AVAILABLE RECORDS ▸
****************
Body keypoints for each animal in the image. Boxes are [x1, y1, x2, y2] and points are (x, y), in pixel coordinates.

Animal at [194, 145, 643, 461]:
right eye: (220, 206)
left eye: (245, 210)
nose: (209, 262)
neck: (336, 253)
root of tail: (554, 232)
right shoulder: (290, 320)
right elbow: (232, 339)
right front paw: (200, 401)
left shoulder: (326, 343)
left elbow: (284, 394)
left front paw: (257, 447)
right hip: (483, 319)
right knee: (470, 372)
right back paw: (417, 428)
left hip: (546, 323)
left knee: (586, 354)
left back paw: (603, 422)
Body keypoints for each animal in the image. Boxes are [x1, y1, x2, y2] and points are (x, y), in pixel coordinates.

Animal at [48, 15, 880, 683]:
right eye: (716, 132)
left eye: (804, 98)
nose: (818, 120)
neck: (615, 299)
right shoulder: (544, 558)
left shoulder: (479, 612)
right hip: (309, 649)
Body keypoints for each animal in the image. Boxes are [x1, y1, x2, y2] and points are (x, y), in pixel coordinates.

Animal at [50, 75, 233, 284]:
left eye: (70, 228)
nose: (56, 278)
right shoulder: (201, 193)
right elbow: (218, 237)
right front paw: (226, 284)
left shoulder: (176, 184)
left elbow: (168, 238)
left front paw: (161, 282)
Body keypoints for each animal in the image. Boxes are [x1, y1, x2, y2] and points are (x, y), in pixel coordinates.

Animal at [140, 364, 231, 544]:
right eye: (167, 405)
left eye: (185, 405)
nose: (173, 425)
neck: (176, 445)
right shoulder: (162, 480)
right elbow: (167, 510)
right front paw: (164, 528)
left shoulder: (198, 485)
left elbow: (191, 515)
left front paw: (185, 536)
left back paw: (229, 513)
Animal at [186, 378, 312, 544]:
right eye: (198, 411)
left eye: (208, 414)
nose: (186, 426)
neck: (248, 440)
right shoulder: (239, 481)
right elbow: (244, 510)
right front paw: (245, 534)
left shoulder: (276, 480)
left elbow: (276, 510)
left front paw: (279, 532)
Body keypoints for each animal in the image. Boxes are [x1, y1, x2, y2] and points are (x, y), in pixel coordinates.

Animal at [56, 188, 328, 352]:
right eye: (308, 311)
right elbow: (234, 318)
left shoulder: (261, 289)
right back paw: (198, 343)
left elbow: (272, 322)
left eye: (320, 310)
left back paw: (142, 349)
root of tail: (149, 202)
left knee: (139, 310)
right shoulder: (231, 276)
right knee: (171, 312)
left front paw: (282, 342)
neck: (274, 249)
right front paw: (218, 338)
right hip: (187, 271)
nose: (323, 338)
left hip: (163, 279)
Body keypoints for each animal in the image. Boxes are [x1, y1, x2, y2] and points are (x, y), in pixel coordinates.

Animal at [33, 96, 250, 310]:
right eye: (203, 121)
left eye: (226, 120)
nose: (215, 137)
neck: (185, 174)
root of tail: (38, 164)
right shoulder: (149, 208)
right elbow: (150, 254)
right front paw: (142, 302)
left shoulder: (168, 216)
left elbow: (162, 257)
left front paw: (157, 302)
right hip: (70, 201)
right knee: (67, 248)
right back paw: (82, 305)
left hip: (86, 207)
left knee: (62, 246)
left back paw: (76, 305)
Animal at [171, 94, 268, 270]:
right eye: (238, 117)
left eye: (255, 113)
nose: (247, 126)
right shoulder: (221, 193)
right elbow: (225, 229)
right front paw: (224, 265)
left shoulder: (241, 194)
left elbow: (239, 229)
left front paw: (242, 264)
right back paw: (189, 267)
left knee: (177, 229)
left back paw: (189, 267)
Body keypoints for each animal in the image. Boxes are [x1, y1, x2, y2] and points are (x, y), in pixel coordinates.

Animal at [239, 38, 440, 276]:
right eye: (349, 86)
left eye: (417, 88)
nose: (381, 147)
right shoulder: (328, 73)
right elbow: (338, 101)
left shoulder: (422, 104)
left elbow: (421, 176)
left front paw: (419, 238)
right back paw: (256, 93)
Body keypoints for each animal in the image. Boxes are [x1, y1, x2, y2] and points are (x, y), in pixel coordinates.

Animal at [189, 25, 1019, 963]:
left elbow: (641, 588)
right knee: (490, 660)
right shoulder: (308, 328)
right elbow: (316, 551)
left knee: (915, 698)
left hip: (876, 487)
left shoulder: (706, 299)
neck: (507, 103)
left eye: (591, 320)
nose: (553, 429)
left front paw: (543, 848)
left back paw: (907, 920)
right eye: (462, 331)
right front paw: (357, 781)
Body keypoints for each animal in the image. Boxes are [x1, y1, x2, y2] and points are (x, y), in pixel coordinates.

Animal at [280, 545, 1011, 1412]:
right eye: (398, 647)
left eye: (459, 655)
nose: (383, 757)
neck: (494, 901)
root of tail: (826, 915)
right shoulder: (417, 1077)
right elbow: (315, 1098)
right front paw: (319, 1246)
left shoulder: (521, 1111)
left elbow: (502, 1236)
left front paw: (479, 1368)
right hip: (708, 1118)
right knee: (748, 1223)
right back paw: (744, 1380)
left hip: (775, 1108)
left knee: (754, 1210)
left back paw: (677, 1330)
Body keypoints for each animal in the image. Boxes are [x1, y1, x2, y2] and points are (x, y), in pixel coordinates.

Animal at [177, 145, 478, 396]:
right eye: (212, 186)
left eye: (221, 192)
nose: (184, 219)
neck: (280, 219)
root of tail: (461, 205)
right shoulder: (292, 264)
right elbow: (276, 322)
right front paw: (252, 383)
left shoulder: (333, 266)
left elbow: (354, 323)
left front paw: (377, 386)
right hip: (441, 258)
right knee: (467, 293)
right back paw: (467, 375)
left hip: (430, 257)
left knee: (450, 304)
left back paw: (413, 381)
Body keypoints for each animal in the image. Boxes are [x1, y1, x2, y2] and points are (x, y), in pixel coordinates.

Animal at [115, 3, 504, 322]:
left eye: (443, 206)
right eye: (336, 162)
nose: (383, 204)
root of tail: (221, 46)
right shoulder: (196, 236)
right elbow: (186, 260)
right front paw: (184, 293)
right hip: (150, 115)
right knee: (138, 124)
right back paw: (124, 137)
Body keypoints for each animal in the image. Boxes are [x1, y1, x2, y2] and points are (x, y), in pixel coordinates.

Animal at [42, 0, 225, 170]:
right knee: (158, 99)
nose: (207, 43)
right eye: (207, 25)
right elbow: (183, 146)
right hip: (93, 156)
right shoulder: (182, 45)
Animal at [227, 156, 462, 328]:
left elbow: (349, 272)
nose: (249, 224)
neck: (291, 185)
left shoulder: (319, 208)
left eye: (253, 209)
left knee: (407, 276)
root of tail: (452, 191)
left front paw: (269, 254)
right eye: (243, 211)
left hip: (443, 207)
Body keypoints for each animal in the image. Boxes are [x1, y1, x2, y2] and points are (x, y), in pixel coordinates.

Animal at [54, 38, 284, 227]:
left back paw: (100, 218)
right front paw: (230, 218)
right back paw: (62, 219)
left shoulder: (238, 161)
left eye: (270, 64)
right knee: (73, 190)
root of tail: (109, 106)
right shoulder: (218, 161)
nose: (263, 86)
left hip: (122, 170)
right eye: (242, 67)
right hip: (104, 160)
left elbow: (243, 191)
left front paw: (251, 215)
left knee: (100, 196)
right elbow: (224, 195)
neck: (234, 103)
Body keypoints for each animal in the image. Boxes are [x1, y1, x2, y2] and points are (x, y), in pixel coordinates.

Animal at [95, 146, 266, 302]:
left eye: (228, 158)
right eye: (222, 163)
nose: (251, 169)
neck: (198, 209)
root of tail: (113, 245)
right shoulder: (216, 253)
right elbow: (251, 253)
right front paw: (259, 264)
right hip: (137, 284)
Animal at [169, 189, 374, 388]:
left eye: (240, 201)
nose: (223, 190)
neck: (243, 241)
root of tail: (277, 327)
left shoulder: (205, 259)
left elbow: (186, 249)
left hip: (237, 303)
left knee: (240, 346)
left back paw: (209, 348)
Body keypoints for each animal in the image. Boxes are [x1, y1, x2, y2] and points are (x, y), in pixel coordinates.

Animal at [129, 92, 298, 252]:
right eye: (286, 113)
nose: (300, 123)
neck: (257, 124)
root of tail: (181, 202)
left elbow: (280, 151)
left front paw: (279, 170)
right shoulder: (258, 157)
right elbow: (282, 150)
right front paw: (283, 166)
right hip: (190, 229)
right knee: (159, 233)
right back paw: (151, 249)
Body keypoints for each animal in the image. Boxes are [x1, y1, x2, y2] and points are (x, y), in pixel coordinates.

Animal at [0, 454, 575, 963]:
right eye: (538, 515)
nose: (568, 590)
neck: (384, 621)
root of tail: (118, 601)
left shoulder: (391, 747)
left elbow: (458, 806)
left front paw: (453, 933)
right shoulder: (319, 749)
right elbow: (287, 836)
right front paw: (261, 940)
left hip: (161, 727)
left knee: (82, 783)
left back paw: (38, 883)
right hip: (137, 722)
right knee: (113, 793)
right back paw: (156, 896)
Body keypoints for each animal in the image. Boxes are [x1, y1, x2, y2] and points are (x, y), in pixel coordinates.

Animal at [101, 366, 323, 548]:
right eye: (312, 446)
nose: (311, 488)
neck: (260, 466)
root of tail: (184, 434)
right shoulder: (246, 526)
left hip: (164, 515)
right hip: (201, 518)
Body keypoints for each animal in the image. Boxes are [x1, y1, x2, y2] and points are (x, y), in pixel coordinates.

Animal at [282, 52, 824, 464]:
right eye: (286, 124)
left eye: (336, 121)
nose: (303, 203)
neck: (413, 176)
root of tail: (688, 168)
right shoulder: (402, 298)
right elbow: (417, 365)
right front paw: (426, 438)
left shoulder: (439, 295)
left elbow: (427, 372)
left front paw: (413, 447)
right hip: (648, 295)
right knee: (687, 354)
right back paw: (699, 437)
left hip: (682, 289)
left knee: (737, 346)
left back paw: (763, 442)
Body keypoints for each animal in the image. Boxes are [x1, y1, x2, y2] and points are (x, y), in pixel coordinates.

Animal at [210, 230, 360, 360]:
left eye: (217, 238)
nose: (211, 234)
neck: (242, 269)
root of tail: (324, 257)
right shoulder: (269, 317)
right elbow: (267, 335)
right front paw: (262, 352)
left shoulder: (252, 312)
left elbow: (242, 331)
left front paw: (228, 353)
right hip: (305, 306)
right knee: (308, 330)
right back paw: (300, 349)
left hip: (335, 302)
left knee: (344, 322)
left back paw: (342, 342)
****************
WORK ORDER ▸
Give exactly, and nothing besides, the lines from the one in which "right shoulder: (269, 317)" occurs through the end of the records.

RESULT ▸
right shoulder: (269, 317)
right elbow: (267, 335)
right front paw: (262, 352)
left shoulder: (252, 312)
left elbow: (242, 331)
left front paw: (228, 353)
right hip: (305, 306)
right knee: (308, 330)
right back paw: (300, 349)
left hip: (335, 302)
left knee: (344, 322)
left back paw: (342, 342)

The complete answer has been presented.